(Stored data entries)
= = = =

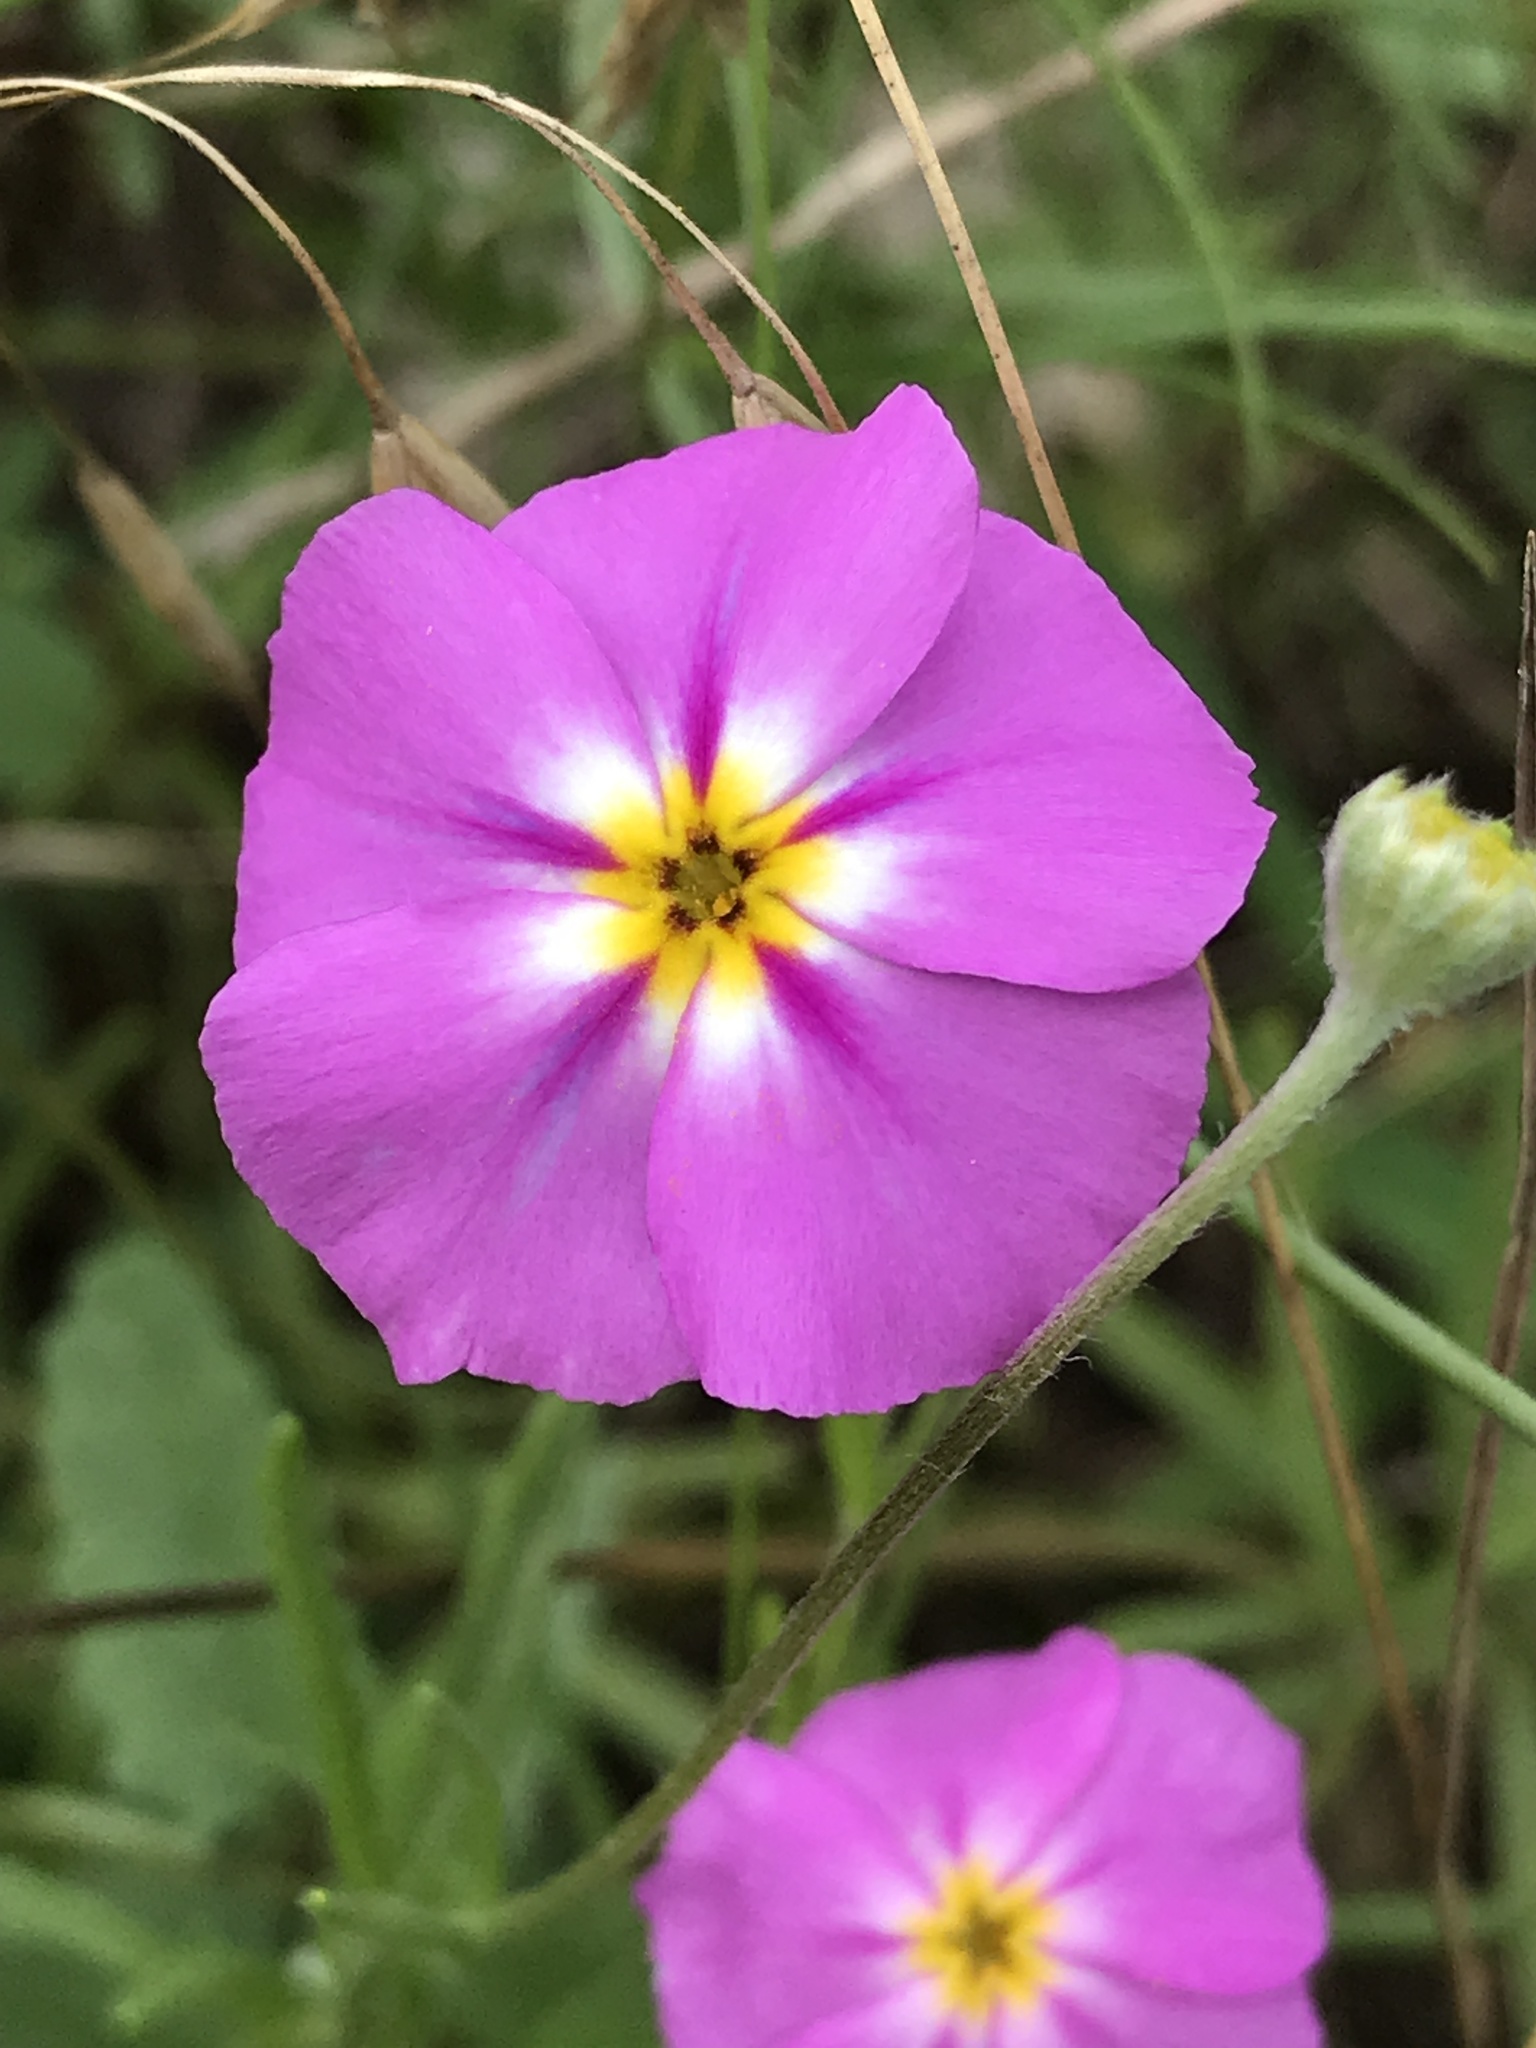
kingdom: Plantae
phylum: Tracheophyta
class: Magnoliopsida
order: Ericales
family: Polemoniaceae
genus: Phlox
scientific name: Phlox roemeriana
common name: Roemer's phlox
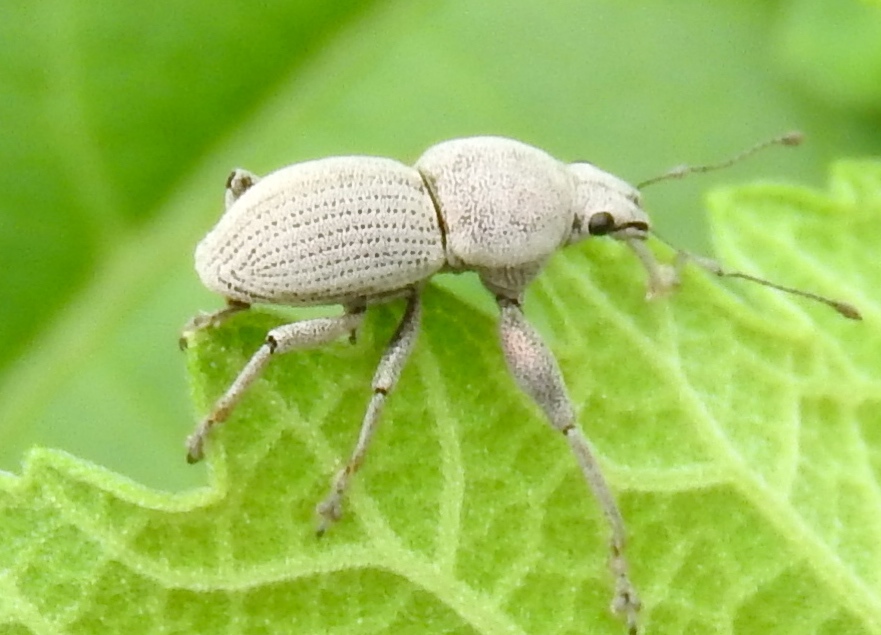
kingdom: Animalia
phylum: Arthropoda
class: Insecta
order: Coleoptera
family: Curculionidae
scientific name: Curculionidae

= = = =

__Objective__. Please repeat every text line from all the rows above without any changes, and leave the pictures out of your answer.

__Worked answer__.
kingdom: Plantae
phylum: Tracheophyta
class: Magnoliopsida
order: Ericales
family: Polemoniaceae
genus: Phlox
scientific name: Phlox roemeriana
common name: Roemer's phlox
kingdom: Animalia
phylum: Arthropoda
class: Insecta
order: Coleoptera
family: Curculionidae
scientific name: Curculionidae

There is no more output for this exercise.